The Oxford Economics study, commissioned by Huawei, sheds light on the potential costs of restricting competition in the provision of 5G network equipment (with regard to price, time and productivity) across eight leading markets: Australia, Canada, France, Germany, India, Japan, the UK, and the US. 

This is the first attempt to quantify the potential scale of the effect of blocking a key supplier across global markets.

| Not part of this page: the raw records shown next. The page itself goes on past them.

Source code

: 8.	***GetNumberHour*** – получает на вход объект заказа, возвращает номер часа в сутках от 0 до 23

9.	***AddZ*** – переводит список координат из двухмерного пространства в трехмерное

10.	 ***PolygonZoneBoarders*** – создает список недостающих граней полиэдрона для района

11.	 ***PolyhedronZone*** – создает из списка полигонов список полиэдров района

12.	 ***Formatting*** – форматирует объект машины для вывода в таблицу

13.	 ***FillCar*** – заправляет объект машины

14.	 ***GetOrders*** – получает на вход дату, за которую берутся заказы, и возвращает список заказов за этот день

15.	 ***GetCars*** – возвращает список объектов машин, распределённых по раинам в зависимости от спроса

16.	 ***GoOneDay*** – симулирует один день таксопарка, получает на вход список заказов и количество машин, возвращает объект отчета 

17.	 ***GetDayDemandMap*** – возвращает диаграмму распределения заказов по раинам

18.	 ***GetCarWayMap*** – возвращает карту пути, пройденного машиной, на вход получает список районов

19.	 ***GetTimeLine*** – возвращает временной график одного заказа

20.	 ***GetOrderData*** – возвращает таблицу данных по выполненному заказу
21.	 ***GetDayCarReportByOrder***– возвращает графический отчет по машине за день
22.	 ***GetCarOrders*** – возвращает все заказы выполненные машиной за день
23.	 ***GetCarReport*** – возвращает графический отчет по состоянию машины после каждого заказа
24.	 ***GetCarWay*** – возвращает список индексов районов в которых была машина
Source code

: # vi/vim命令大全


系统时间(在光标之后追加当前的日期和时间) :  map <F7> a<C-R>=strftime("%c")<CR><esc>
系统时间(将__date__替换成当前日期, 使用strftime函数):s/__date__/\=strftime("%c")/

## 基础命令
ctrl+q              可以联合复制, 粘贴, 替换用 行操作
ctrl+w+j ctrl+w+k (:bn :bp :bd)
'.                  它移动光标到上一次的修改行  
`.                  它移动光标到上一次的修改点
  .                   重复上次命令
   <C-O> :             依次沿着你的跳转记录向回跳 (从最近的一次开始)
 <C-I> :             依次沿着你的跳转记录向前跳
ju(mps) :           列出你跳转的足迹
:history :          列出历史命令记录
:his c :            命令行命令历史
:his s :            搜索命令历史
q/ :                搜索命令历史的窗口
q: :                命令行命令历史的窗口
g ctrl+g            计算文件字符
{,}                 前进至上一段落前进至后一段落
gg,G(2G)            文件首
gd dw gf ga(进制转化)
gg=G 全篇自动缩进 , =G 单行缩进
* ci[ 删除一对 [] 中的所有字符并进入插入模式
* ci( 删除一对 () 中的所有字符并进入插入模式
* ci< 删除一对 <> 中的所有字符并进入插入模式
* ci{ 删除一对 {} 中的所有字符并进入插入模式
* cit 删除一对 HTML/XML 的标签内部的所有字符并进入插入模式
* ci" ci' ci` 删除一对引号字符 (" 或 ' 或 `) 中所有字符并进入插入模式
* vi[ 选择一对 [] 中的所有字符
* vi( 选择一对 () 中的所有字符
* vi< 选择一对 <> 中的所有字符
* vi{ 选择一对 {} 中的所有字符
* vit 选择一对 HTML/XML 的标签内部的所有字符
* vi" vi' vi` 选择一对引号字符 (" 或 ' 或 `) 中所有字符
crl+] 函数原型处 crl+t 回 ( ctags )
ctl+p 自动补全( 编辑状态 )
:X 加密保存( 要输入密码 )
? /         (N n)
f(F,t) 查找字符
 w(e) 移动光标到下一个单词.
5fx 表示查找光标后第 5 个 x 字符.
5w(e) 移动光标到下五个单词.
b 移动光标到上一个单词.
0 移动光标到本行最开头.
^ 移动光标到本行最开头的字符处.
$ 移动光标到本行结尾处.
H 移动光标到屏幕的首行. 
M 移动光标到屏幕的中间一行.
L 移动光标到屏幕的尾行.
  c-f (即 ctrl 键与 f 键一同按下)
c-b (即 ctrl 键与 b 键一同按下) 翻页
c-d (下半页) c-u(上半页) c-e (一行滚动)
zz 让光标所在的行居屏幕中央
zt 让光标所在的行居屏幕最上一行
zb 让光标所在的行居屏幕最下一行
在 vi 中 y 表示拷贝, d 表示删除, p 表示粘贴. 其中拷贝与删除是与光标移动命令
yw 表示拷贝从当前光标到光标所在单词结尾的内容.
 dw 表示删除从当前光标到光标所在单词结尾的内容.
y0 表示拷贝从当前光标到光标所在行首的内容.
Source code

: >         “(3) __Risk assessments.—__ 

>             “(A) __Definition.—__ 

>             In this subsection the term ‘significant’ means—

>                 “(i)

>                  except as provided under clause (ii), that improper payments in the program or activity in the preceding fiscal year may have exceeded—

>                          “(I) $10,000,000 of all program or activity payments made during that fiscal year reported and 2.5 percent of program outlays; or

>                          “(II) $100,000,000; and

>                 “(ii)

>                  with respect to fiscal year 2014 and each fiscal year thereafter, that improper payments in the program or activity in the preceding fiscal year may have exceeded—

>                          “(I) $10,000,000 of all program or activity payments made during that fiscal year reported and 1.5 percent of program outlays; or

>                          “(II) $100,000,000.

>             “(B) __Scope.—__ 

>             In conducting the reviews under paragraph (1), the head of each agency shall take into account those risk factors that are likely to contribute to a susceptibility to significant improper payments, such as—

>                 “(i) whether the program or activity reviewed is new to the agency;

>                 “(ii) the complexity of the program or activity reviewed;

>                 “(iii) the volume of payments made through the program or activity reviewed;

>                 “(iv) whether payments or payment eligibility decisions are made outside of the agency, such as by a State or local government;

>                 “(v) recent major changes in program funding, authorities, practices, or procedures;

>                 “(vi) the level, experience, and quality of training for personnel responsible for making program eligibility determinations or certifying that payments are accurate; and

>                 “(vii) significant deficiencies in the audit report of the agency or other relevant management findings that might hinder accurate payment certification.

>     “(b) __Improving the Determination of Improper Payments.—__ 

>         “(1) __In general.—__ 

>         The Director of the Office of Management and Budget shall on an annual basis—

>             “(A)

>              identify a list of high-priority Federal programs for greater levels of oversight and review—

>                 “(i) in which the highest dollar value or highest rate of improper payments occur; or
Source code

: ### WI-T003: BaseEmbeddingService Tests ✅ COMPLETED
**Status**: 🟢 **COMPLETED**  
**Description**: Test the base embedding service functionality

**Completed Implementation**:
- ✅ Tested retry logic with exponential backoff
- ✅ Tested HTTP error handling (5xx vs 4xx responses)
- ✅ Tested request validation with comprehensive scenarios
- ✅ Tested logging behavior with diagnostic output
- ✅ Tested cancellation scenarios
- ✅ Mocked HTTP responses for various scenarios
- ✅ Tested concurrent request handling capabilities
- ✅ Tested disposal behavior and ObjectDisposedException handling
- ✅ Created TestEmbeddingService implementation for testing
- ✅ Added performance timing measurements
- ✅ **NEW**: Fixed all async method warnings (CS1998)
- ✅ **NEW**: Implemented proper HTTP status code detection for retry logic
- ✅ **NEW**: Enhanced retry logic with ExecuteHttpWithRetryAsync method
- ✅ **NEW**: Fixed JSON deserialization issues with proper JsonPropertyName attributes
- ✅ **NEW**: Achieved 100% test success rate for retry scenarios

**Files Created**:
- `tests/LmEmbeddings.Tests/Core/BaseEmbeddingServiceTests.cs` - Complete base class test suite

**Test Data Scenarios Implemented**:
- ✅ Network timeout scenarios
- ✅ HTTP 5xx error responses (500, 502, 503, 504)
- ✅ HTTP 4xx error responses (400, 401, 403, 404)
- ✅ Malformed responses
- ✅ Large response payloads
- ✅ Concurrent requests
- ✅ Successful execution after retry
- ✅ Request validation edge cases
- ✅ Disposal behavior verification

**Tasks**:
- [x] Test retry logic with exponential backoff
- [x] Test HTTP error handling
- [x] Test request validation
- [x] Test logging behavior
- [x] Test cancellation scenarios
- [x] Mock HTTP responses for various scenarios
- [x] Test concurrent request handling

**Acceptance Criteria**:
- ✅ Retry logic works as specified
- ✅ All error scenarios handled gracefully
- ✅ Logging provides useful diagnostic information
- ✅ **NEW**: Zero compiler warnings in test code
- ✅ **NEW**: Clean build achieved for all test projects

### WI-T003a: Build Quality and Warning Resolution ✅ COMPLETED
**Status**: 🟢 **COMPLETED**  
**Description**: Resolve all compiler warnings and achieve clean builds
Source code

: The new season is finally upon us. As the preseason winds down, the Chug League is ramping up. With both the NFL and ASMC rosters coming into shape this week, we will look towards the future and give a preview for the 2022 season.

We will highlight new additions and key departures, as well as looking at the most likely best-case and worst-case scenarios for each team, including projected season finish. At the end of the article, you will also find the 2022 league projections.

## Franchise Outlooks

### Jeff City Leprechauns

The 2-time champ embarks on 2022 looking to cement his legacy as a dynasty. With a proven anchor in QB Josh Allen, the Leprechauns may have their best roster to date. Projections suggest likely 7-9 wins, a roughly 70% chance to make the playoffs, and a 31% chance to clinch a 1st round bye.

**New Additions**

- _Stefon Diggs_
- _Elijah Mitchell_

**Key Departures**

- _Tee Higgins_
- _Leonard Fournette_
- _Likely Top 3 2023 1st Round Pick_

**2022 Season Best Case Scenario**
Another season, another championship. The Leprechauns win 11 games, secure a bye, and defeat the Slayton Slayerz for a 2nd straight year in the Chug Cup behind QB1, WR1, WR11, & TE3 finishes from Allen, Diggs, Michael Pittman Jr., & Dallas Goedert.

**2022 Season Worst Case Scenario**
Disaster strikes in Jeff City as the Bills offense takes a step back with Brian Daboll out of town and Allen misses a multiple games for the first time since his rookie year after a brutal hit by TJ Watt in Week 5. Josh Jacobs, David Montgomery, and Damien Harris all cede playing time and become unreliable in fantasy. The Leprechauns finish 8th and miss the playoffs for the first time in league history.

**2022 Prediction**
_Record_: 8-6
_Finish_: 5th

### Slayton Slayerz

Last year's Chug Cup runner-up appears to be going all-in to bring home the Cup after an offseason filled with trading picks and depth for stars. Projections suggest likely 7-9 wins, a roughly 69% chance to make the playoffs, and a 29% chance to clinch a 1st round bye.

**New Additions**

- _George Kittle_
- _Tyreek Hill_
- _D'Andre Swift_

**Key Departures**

Millions would go without 5G if competition were restricted

Modelling low, central and high cost scenarios, the study, entitled “The Economic Impact of Restricting Competition in 5G Network Equipment”, concluded that: 

  • Restricting a key supplier of 5G infrastructure from helping to build a country’s network would increase that country’s 5G investment costs by between 8% and 29% over the next decade. (In the US, this translates to an average increase in investment costs of almost $1 billion per year over the next decade, under the central cost scenario) 
  • Rising investment costs linked to the restriction of 5G competition would lead to delays in network rollout, meaning millions fewer people would be covered by the 5G network in 2023 
  • Delays in 5G rollout would also result in slower technological innovation and reduced economic growth, causing reductions to national GDP in 2035, ranging from USD 2.8 billion in Australia to USD 21.9 billion in the US under the central cost scenario.